O Conselho Monetário Nacional (CMN) ampliou os incentivos à produção nacional nas linhas de crédito do Fundo de Amparo ao Trabalhador (FAT) destinadas a projetos de inovação e digitalização. A decisão foi tomada em reunião nesta quinta-feira (23) e permite priorizar a aquisição de equipamentos de informática e automação desenvolvidos com tecnologia nacional.

Os financiamentos são indexados pela Taxa Referencial (TR), atualmente entre 0,16% e 0,17% ao mês, equivalente a pouco mais de 2% ao ano. Os recursos do FAT são repassados ao Banco Nacional de Desenvolvimento Econômico e Social (BNDES), que opera as operações.

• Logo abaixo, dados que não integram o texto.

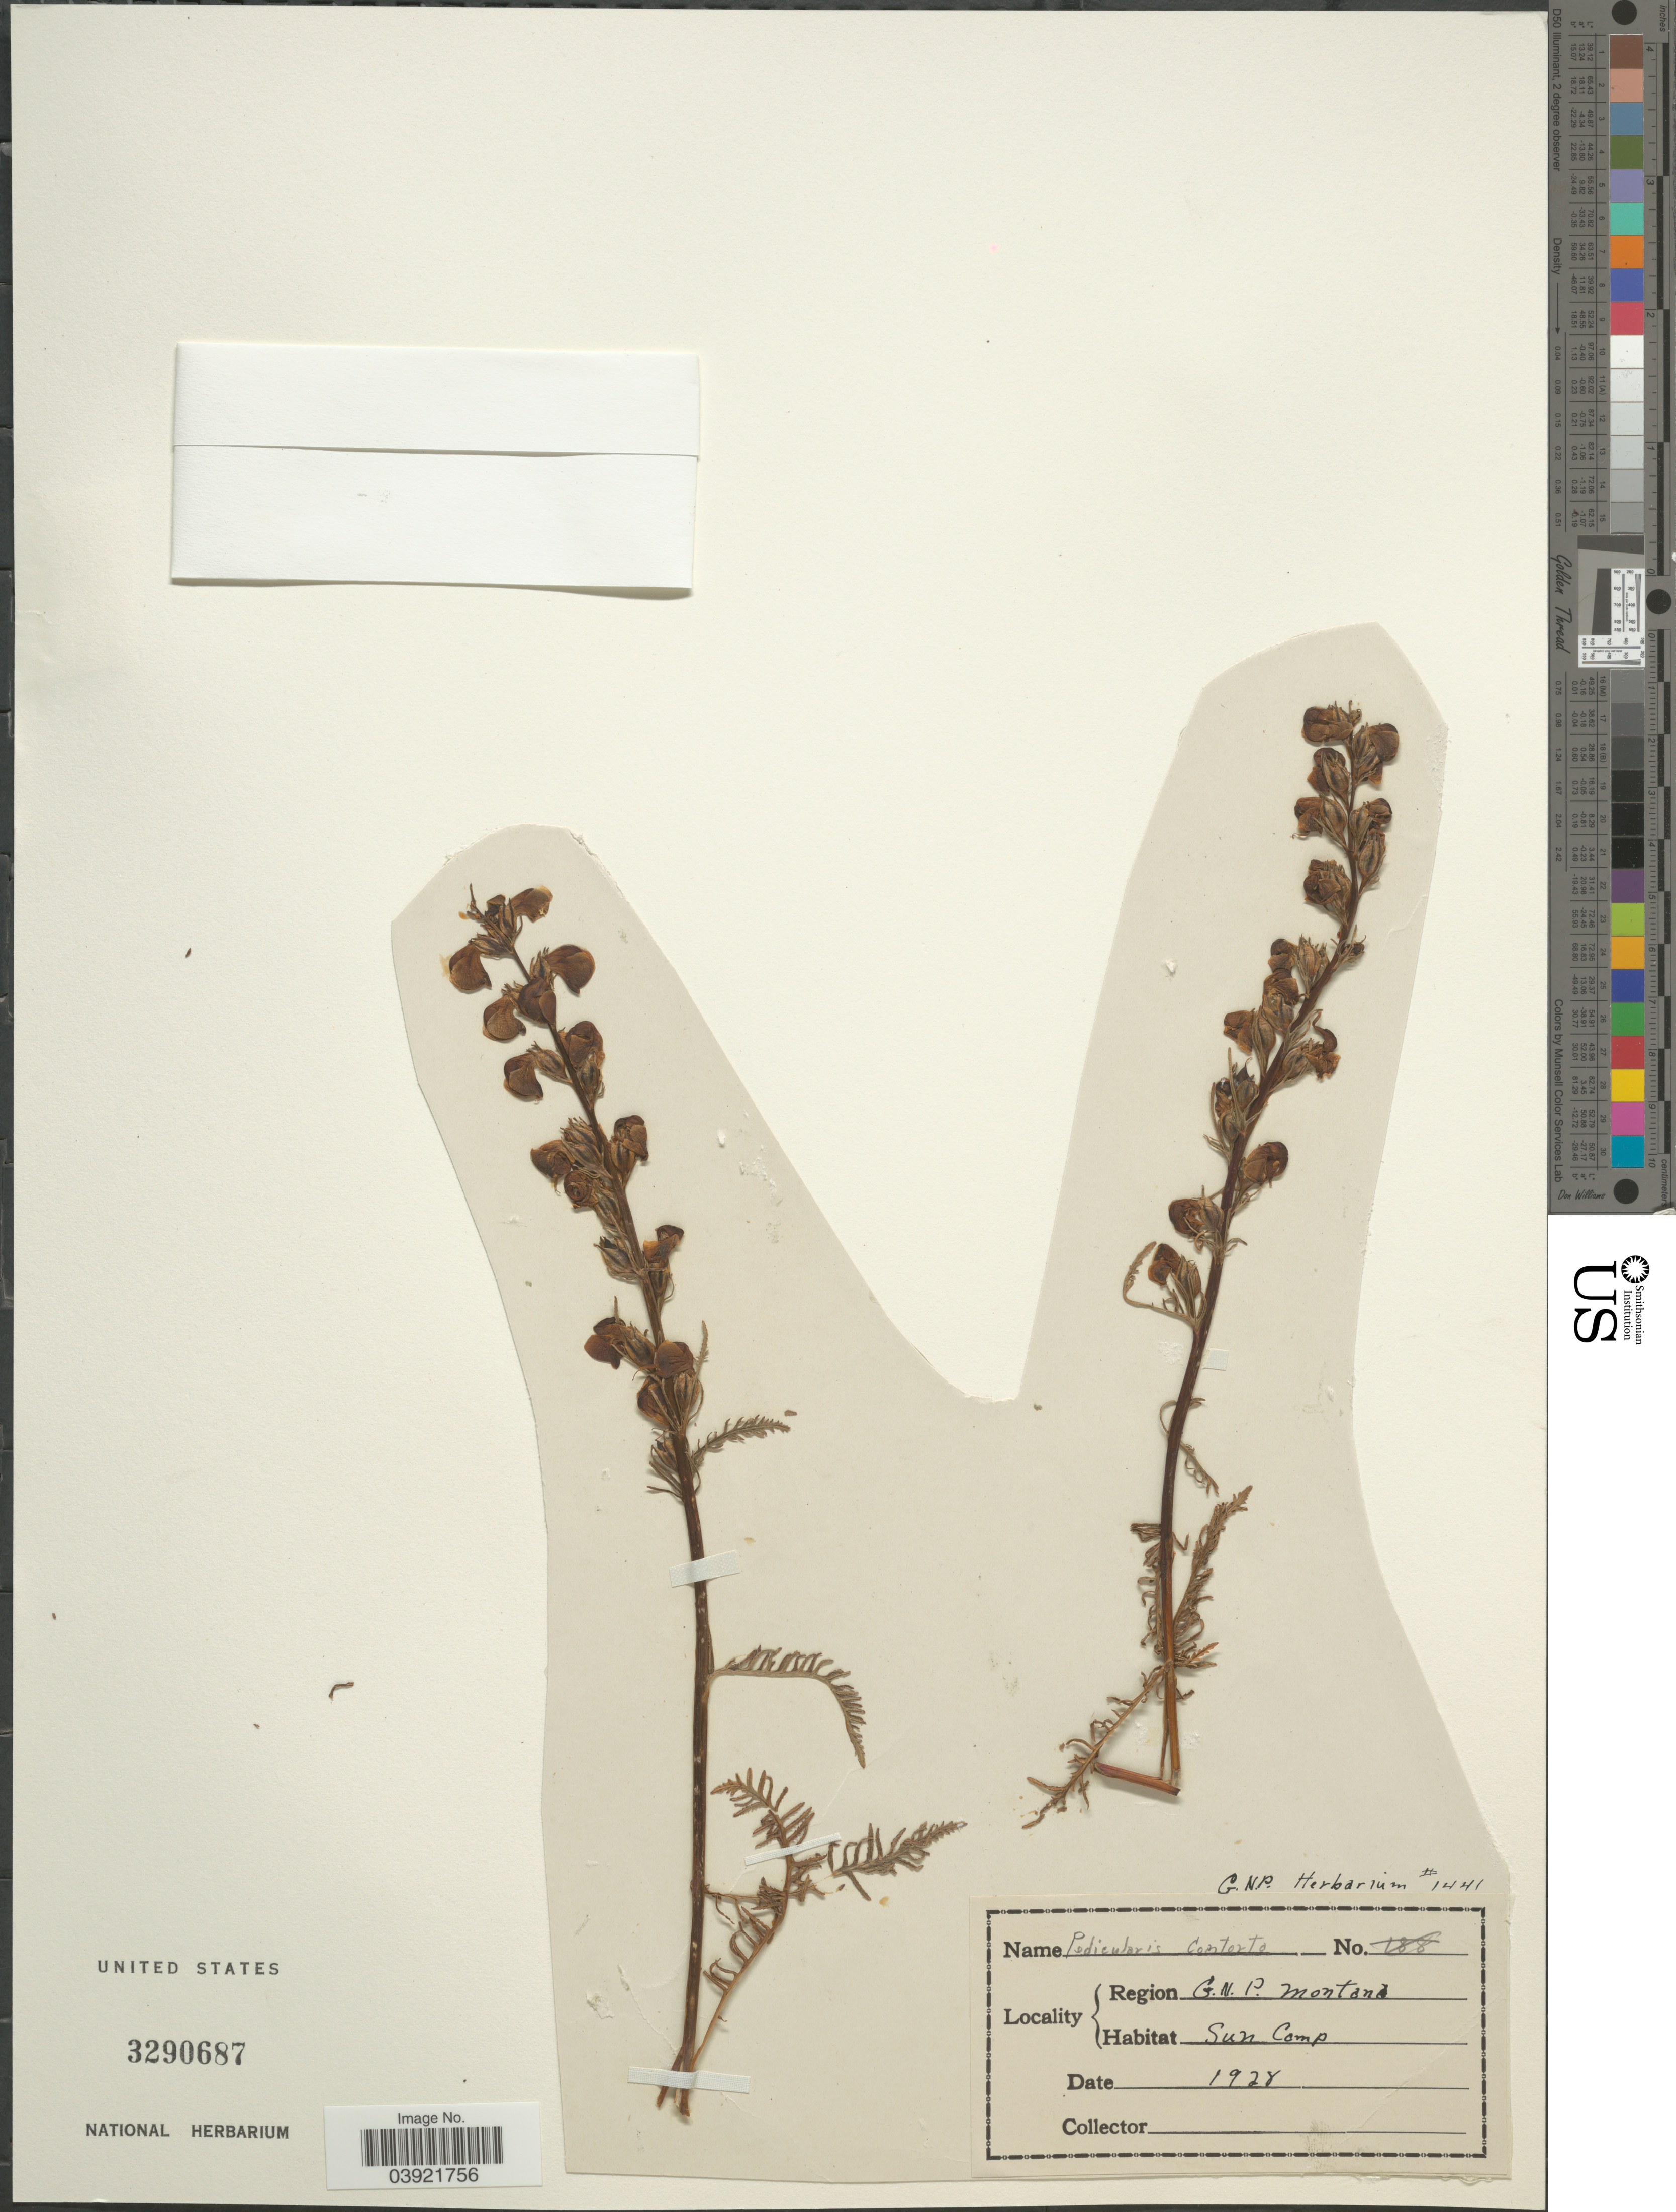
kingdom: Plantae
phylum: Tracheophyta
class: Magnoliopsida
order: Lamiales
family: Orobanchaceae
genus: Pedicularis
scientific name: Pedicularis contorta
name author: Benth.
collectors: ex herb. G. N. P.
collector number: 1441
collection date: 1928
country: United States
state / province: Montana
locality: Region G.N.P. Montana.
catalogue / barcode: US 3290687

A nova regra não impede o uso dos recursos para bens produzidos no país que atendam ao Processo Produtivo Básico (PPB), que estabelece regras mínimas de fabricação local. De acordo com o Ministério da Fazenda, a medida amplia o incentivo à produção nacional sem excluir opções já existentes.

A resolução entra em vigor imediatamente após sua publicação, sem impacto fiscal, pois utiliza recursos constitucionais do FAT, já previstos em lei, sem envolver despesas primárias da União. O objetivo é evitar impactos negativos no curto prazo para empresas dependentes desses financiamentos.

O FAT, criado pela Constituição de 1988, tem como finalidades servir de fonte para o BNDES, financiar o abono salarial e o seguro-desemprego, além de oferecer cursos de qualificação profissional. O CMN é presidido pelo ministro da Fazenda, Dario Durigan, e conta com a participação do presidente do Banco Central, Gabriel Galípolo, e do ministro do Planejamento, Bruno Moretti.